이제 Operator Backpropagation을 사용하여 50큐비트 Heisenberg Spin Chain의 해밀토니안 동역학을 연구해 보겠습니다.

Step 1: Map classical inputs to a quantum problem

50큐비트 해밀토니안 $\hat{\mathcal{H}}_{XYZ}$ 를 대규모 문제에 적용합니다. $J$ 와 $h$ 계수 값은 소규모 예시와 동일합니다. 관측량 $M_Z = \frac{1}{N} \sum_{i=1}^N \langle Z_i \rangle$ 도 이전과 동일합니다. 이 문제는 고전적 완전 시뮬레이션의 범위를 벗어납니다.

num_qubits = 50
layout = [(i - 1, i) for i in range(1, num_qubits)]

# Instantiate a CouplingMap object
coupling_map = CouplingMap(layout)
graphviz_draw(coupling_map.graph, method="circo")

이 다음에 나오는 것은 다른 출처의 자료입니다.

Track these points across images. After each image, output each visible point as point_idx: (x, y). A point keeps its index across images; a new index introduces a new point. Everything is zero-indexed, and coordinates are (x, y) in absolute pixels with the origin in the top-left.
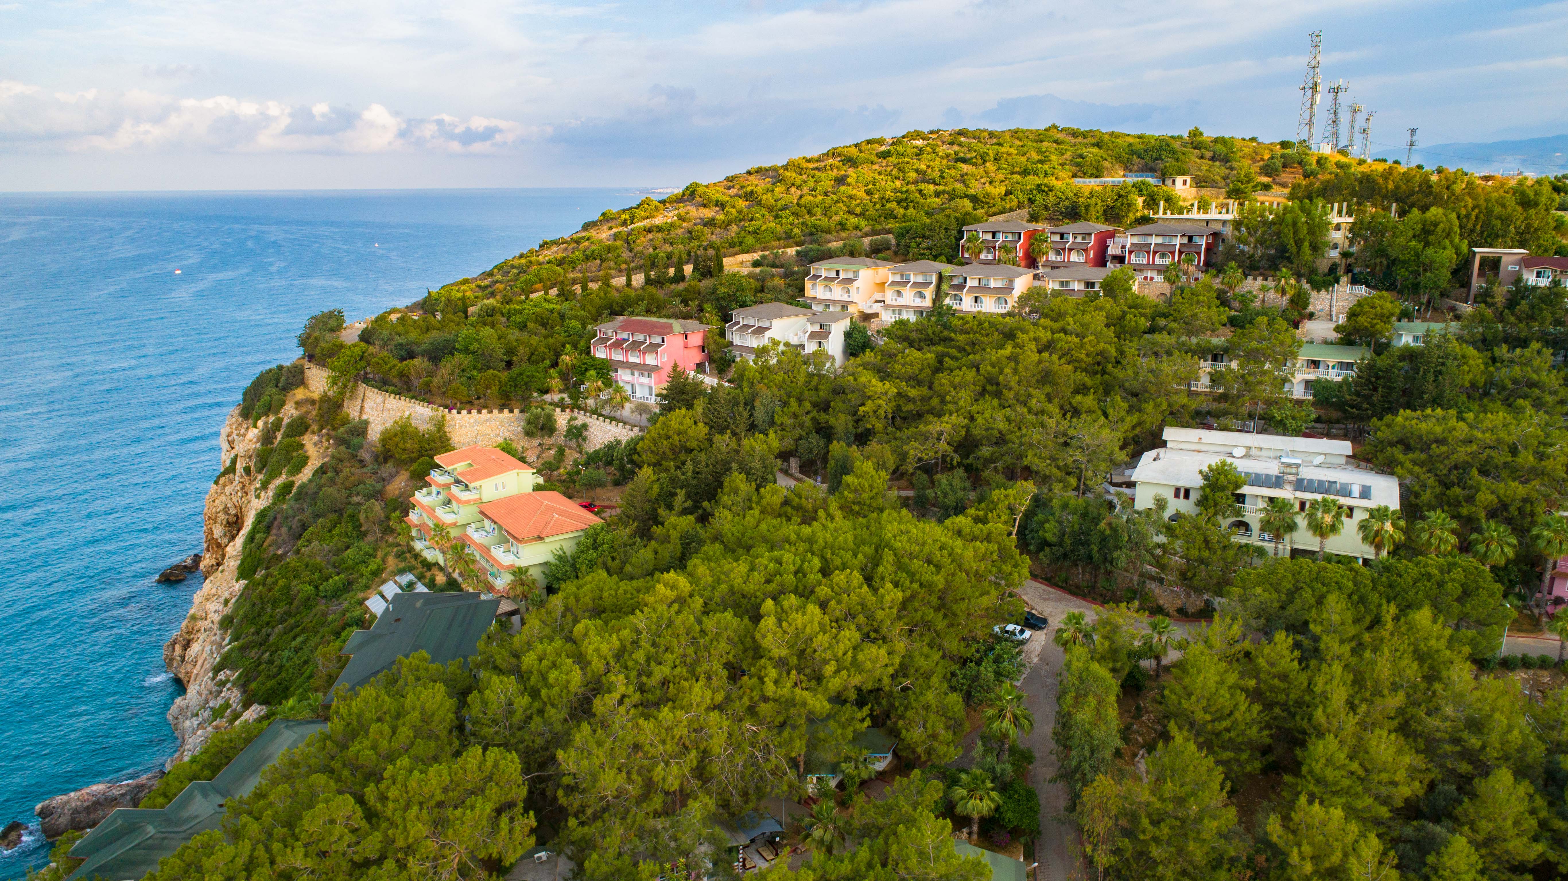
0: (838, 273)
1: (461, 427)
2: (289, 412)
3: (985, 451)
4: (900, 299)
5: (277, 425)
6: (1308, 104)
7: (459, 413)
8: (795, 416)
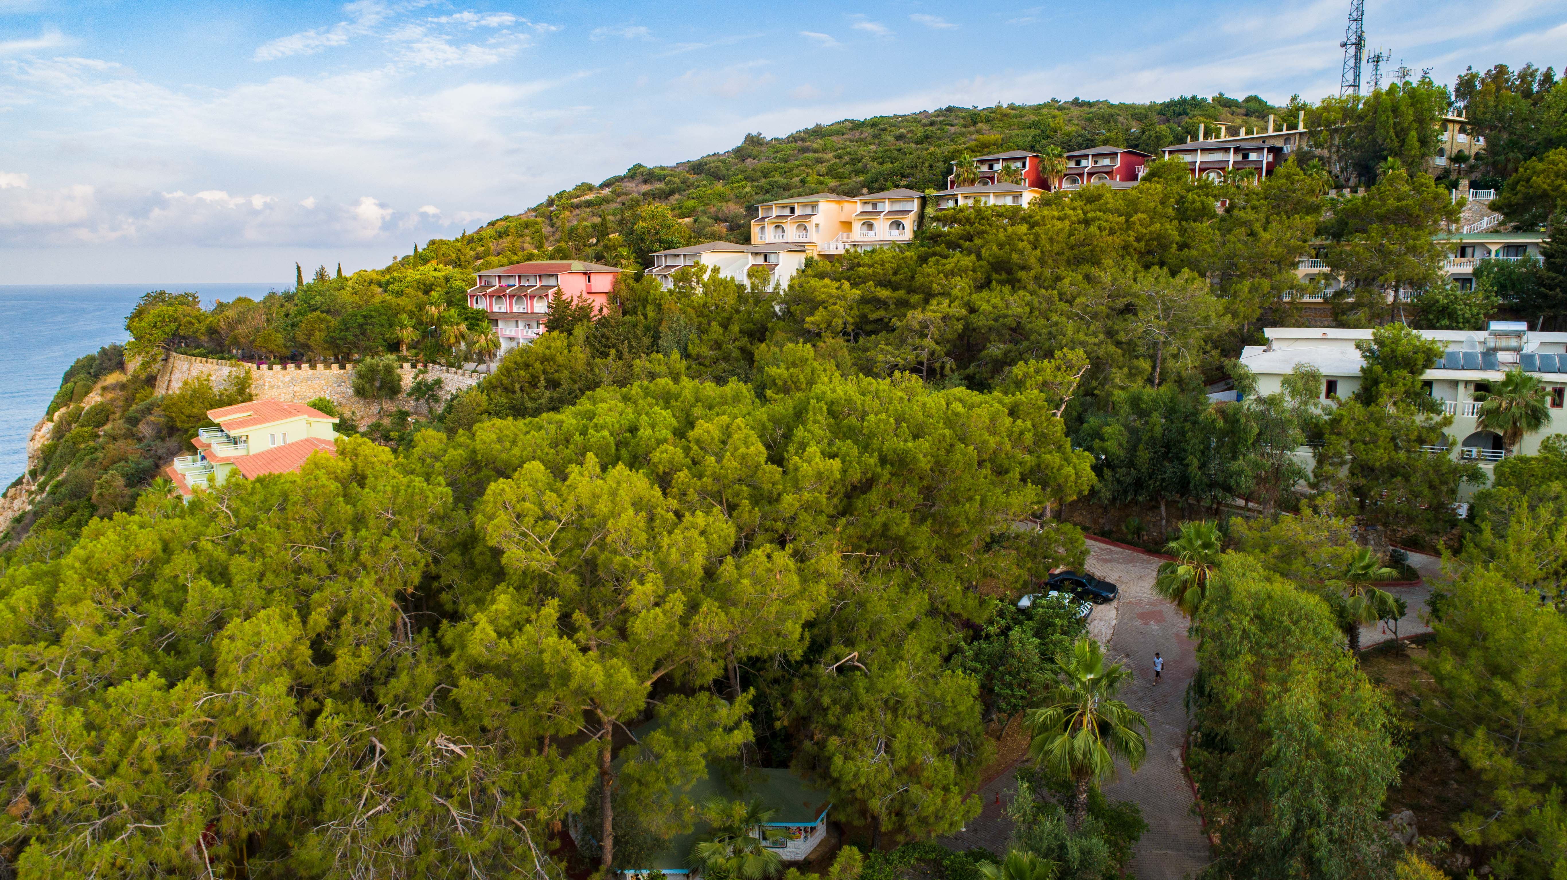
0: (792, 210)
1: (272, 387)
2: (94, 399)
3: (996, 349)
4: (871, 233)
5: (75, 417)
6: (1351, 63)
7: (270, 369)
8: (717, 345)
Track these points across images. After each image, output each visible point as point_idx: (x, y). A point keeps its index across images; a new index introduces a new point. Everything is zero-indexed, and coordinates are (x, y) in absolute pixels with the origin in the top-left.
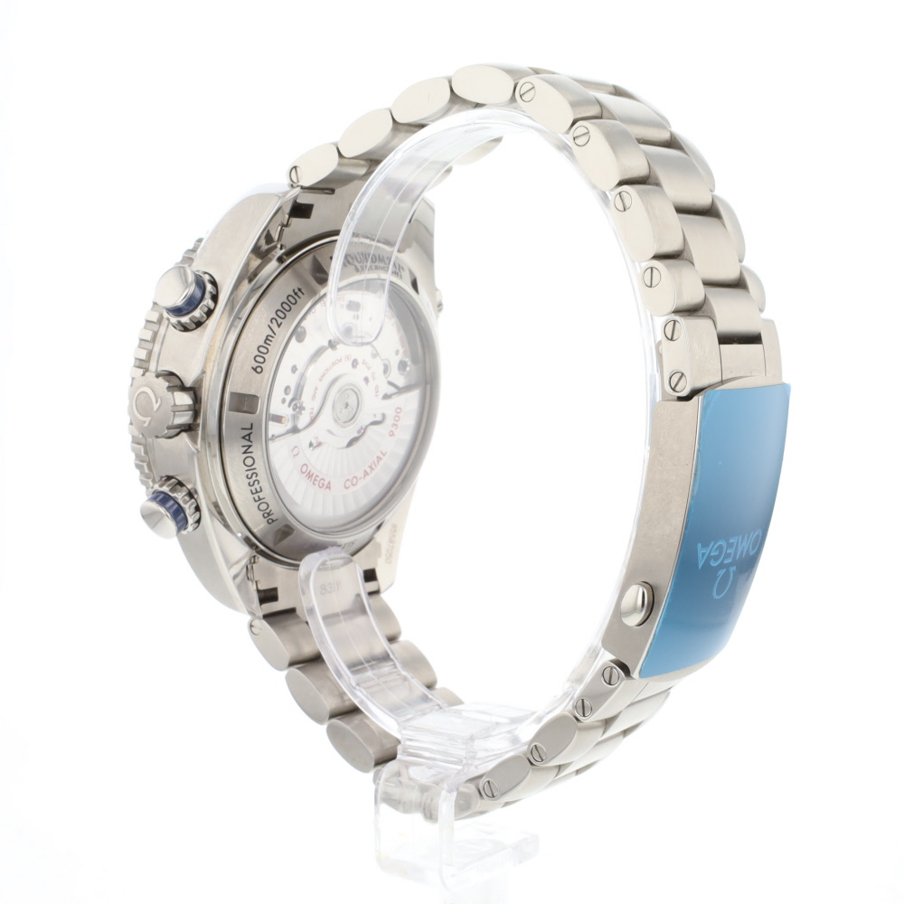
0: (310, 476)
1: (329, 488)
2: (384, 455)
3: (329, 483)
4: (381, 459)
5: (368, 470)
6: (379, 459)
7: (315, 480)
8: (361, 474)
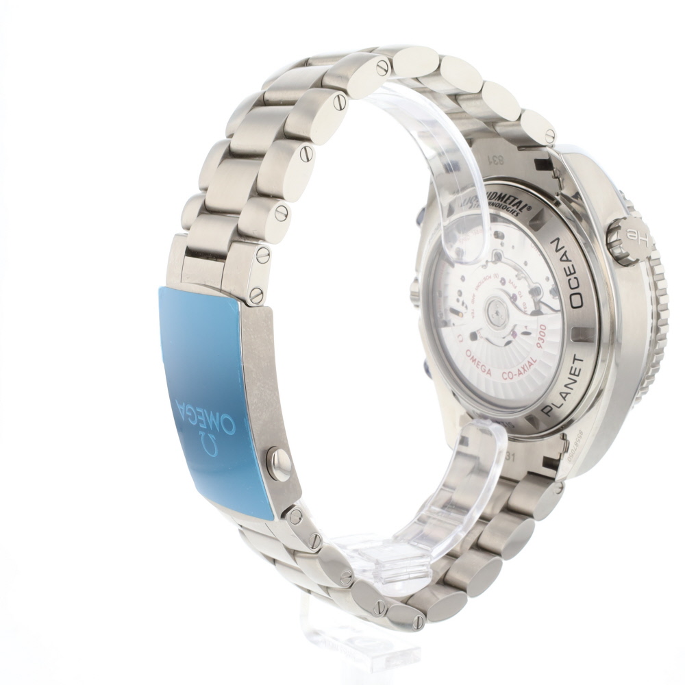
0: (474, 360)
1: (490, 374)
2: (535, 362)
3: (489, 370)
4: (532, 364)
5: (522, 370)
6: (531, 364)
7: (478, 364)
8: (515, 371)
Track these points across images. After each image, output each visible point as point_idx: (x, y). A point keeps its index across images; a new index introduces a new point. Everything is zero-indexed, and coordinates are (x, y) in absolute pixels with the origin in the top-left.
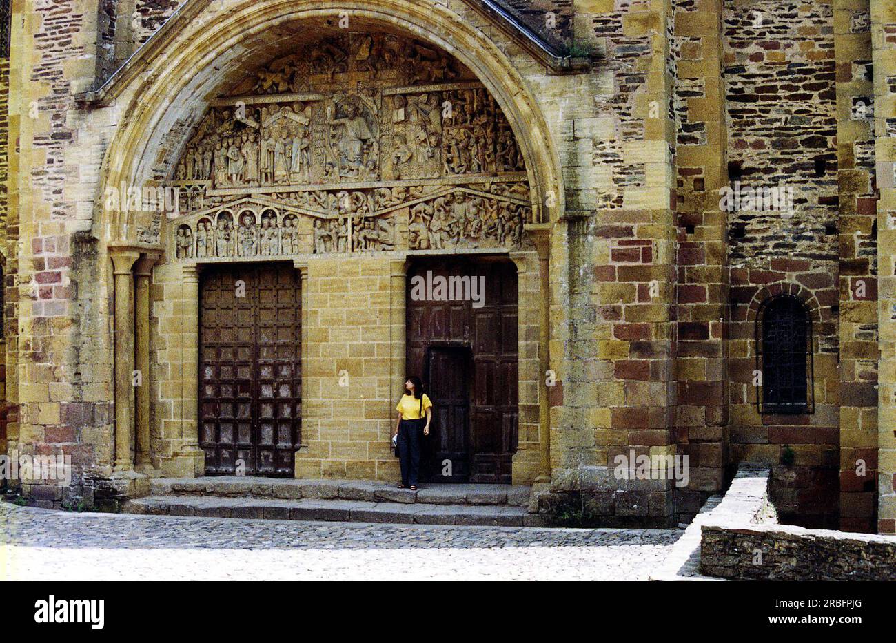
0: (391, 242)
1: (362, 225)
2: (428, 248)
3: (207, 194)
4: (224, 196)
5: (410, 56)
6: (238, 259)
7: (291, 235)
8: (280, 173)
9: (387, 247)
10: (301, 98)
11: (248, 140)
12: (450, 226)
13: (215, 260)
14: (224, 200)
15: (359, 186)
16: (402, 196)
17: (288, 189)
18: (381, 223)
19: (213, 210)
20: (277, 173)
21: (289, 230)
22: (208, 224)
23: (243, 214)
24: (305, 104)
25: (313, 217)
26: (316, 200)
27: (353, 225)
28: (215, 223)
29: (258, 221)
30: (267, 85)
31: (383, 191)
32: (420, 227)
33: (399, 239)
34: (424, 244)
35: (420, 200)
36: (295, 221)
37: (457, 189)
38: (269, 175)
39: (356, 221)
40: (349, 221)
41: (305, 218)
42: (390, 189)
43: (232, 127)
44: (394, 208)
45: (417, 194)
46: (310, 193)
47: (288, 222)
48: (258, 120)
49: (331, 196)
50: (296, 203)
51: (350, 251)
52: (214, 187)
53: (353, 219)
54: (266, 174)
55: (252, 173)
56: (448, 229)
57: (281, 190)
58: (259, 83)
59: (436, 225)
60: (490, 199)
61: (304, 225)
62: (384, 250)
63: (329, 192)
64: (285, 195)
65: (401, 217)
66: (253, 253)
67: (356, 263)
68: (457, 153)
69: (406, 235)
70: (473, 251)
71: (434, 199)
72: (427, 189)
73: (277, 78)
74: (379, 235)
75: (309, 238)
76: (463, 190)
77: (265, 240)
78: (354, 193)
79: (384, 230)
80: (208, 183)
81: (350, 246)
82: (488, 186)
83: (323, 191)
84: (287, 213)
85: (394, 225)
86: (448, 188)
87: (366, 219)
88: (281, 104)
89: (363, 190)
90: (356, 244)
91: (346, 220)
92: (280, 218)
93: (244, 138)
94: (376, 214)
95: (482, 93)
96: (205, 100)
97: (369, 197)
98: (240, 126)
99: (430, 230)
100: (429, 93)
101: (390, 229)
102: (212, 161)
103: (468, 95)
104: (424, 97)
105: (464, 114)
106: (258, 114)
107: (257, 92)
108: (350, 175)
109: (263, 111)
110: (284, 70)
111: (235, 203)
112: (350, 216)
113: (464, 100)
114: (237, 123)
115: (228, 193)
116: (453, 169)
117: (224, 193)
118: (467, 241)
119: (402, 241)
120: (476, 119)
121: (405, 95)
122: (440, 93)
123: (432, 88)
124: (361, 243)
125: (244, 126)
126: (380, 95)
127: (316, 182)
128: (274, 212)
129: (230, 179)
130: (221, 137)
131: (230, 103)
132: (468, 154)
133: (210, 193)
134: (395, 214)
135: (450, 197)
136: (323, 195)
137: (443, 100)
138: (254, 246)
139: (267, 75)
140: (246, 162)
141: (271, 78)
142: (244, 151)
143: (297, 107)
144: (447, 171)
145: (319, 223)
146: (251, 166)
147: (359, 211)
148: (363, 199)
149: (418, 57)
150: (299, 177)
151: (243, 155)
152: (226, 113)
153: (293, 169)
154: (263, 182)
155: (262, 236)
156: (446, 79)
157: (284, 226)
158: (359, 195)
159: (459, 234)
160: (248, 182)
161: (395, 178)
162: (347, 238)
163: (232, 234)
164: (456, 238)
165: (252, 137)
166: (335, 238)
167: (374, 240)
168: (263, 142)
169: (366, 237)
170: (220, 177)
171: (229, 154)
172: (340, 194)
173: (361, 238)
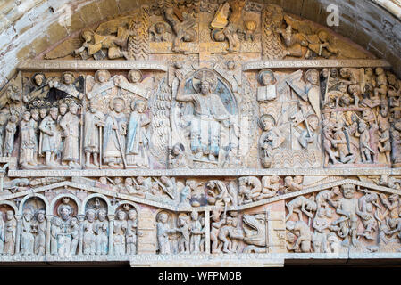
0: (262, 242)
1: (223, 221)
2: (313, 249)
3: (10, 175)
4: (34, 178)
6: (50, 259)
7: (124, 231)
8: (111, 153)
9: (256, 249)
10: (141, 66)
11: (68, 110)
13: (18, 258)
14: (32, 183)
15: (220, 173)
16: (276, 187)
17: (124, 173)
19: (18, 195)
20: (108, 153)
21: (124, 224)
22: (11, 212)
23: (61, 201)
24: (145, 72)
25: (157, 208)
26: (160, 187)
27: (212, 221)
28: (19, 212)
29: (82, 211)
30: (94, 48)
32: (302, 225)
33: (273, 239)
34: (306, 246)
35: (300, 193)
36: (132, 213)
37: (347, 180)
38: (95, 155)
39: (216, 215)
40: (207, 214)
41: (146, 210)
42: (260, 178)
43: (45, 95)
44: (265, 201)
45: (296, 185)
46: (153, 179)
47: (122, 215)
48: (81, 88)
49: (180, 184)
50: (132, 190)
51: (208, 251)
52: (20, 166)
53: (211, 213)
54: (92, 154)
55: (73, 151)
56: (336, 228)
58: (85, 45)
59: (321, 222)
61: (145, 218)
62: (253, 251)
63: (179, 178)
64: (118, 181)
65: (275, 212)
68: (344, 140)
69: (284, 234)
70: (370, 256)
71: (317, 193)
72: (308, 180)
74: (245, 235)
75: (152, 236)
76: (355, 182)
78: (212, 182)
79: (251, 228)
80: (11, 161)
81: (208, 246)
82: (385, 179)
83: (171, 177)
84: (121, 203)
85: (266, 221)
86: (333, 179)
87: (229, 213)
88: (113, 72)
89: (222, 178)
90: (216, 243)
91: (202, 213)
92: (112, 209)
93: (63, 110)
94: (242, 207)
95: (370, 71)
96: (18, 55)
97: (232, 186)
98: (56, 95)
99: (314, 229)
100: (305, 70)
101: (261, 227)
102: (17, 136)
103: (354, 73)
104: (299, 74)
105: (351, 95)
106: (82, 81)
107: (79, 57)
108: (205, 159)
109: (89, 78)
110: (116, 34)
111: (49, 187)
112: (207, 209)
113: (349, 79)
114: (53, 90)
115: (39, 173)
116: (339, 159)
117: (33, 174)
118: (363, 244)
119: (278, 242)
120: (366, 101)
121: (274, 70)
122: (320, 69)
123: (309, 63)
124: (220, 241)
125: (63, 95)
126: (239, 69)
127: (158, 168)
128: (102, 200)
129: (42, 157)
130: (29, 106)
131: (46, 65)
132: (356, 142)
133: (12, 173)
134: (268, 209)
135: (337, 190)
136: (170, 182)
137: (322, 78)
138: (75, 242)
139: (97, 37)
140: (63, 138)
141: (102, 40)
142: (63, 124)
143: (136, 76)
144: (330, 160)
145: (164, 215)
146: (73, 142)
147: (219, 204)
148: (224, 188)
149: (289, 30)
150: (138, 159)
151: (61, 129)
152: (39, 78)
153: (131, 148)
154: (88, 164)
155: (85, 229)
156: (322, 57)
157: (117, 218)
158: (220, 183)
159: (350, 235)
160: (68, 162)
161: (264, 166)
162: (203, 236)
163: (43, 226)
164: (347, 240)
165: (74, 108)
166: (187, 235)
167: (238, 240)
168: (88, 114)
169: (228, 236)
170: (29, 154)
171: (43, 126)
172: (193, 183)
173: (223, 237)
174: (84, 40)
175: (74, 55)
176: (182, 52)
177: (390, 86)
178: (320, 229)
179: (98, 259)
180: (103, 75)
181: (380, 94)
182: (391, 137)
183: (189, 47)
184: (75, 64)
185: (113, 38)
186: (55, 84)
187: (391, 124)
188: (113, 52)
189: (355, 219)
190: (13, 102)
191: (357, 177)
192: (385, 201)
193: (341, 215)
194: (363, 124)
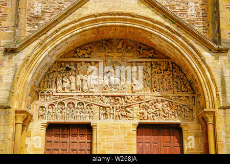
0: (132, 117)
1: (120, 110)
2: (148, 119)
5: (138, 48)
6: (66, 121)
8: (85, 88)
9: (130, 118)
10: (95, 60)
11: (72, 74)
12: (156, 111)
13: (56, 121)
14: (60, 97)
15: (119, 94)
16: (136, 99)
17: (89, 94)
18: (128, 109)
19: (56, 101)
21: (89, 110)
23: (69, 103)
24: (96, 62)
25: (99, 105)
26: (100, 99)
27: (116, 110)
28: (56, 106)
29: (76, 106)
30: (80, 55)
31: (129, 97)
32: (144, 111)
33: (135, 116)
34: (146, 118)
35: (144, 101)
36: (92, 107)
37: (159, 97)
39: (118, 108)
41: (96, 106)
42: (131, 96)
43: (64, 69)
44: (133, 104)
45: (142, 99)
46: (98, 96)
47: (89, 107)
48: (76, 67)
50: (92, 100)
51: (115, 119)
52: (57, 92)
55: (73, 86)
57: (86, 94)
59: (151, 111)
60: (172, 102)
61: (95, 108)
63: (106, 96)
64: (87, 97)
65: (136, 107)
66: (73, 119)
67: (118, 124)
68: (158, 85)
69: (139, 114)
70: (166, 121)
71: (149, 101)
72: (146, 97)
73: (84, 52)
74: (127, 114)
75: (98, 114)
76: (161, 98)
77: (78, 114)
78: (116, 97)
79: (129, 112)
80: (54, 90)
81: (115, 117)
82: (171, 97)
83: (104, 96)
84: (88, 104)
85: (133, 110)
86: (155, 97)
87: (122, 107)
88: (86, 62)
89: (120, 96)
90: (117, 116)
91: (113, 107)
92: (85, 105)
93: (70, 74)
94: (126, 106)
95: (167, 63)
96: (56, 57)
97: (122, 99)
98: (68, 69)
99: (148, 113)
100: (146, 62)
101: (131, 112)
102: (56, 82)
103: (162, 63)
104: (144, 63)
105: (161, 70)
106: (76, 65)
107: (75, 57)
108: (114, 90)
109: (78, 64)
110: (87, 50)
111: (66, 98)
112: (115, 106)
113: (160, 65)
114: (67, 68)
115: (63, 94)
116: (156, 90)
117: (61, 94)
118: (163, 118)
119: (137, 117)
120: (165, 72)
121: (137, 62)
122: (151, 62)
123: (148, 60)
124: (119, 116)
125: (70, 69)
126: (126, 62)
127: (100, 92)
128: (82, 103)
129: (64, 89)
130: (60, 73)
131: (65, 60)
132: (162, 85)
133: (54, 94)
134: (134, 106)
135: (156, 101)
136: (103, 97)
137: (152, 65)
138: (74, 116)
139: (81, 51)
140: (70, 83)
141: (83, 52)
142: (70, 78)
143: (93, 63)
144: (154, 91)
145: (102, 108)
146: (73, 84)
147: (118, 104)
148: (120, 100)
149: (142, 49)
150: (93, 90)
151: (70, 80)
152: (63, 64)
153: (91, 86)
154: (78, 91)
155: (77, 112)
156: (152, 58)
157: (87, 109)
158: (119, 98)
159: (159, 115)
160: (71, 91)
161: (133, 92)
162: (113, 114)
163: (64, 111)
164: (159, 116)
165: (74, 73)
166: (108, 114)
167: (124, 116)
168: (78, 76)
169: (121, 114)
170: (60, 88)
171: (64, 79)
172: (111, 98)
173: (120, 115)
174: (77, 52)
175: (74, 57)
176: (108, 56)
177: (173, 68)
178: (150, 112)
179: (81, 121)
180: (83, 63)
181: (170, 70)
182: (173, 84)
183: (110, 54)
184: (74, 60)
185: (86, 51)
186: (68, 66)
187: (174, 80)
188: (86, 56)
189: (161, 109)
190: (54, 71)
191: (162, 97)
192: (171, 104)
193: (156, 108)
194: (164, 79)
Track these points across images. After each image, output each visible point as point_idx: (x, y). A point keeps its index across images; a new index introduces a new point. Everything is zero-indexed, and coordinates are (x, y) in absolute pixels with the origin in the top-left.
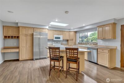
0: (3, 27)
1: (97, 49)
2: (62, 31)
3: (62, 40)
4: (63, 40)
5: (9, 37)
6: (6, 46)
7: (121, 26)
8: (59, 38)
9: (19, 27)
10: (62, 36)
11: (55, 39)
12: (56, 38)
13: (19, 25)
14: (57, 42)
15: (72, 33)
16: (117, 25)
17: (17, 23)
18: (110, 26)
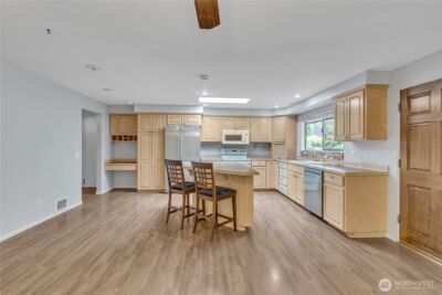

Output of the previous code cell

hamiltonian = generate_xyz_hamiltonian(
    coupling_map,
    coupling_constants=(np.pi / 8, np.pi / 4, np.pi / 2),
    ext_magnetic_field=(np.pi / 3, np.pi / 6, np.pi / 9),
)
print(hamiltonian)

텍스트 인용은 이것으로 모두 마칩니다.